[Data — start]
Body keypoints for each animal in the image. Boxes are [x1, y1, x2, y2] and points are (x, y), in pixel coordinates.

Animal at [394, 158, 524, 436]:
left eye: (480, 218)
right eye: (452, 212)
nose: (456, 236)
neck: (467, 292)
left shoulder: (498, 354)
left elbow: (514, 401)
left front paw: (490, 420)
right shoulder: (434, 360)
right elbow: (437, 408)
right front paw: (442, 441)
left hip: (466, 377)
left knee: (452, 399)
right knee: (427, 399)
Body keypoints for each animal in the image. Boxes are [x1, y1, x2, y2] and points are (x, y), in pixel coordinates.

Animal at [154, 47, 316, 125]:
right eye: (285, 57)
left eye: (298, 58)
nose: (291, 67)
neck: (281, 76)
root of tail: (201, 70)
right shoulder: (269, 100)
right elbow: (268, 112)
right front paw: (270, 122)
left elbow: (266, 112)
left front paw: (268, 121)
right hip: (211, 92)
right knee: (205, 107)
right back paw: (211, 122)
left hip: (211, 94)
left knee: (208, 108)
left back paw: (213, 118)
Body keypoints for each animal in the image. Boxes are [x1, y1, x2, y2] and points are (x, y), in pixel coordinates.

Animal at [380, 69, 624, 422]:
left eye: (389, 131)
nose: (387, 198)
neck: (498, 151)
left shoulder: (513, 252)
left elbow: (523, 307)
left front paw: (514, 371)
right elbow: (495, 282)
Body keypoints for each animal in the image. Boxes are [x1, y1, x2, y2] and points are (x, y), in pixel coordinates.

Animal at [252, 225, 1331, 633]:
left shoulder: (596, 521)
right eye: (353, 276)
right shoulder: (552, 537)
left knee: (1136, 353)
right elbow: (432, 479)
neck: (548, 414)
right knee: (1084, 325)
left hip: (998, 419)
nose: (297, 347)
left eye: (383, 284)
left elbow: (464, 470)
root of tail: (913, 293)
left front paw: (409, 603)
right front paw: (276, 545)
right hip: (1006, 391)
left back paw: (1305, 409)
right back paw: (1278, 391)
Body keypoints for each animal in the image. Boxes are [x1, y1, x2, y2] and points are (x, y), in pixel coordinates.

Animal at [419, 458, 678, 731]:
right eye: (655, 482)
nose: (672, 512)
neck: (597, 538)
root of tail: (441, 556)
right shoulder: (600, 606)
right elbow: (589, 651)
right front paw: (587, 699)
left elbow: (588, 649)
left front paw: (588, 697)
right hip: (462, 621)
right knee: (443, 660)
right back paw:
[Data — finish]
_Problem requirements_
Your task for the entries above: copy exactly the span starting with the line with "right front paw: (442, 441)" and going on through the line with "left eye: (298, 58)", both lines included, and nothing else.

_Output below_
right front paw: (442, 441)
left hip: (466, 377)
left knee: (452, 399)
right knee: (427, 399)
Body keypoints for each animal in the image. Boxes are [x1, y1, x2, y2] and points are (x, y), in pixel coordinates.

Animal at [154, 47, 316, 125]:
right eye: (285, 57)
left eye: (298, 58)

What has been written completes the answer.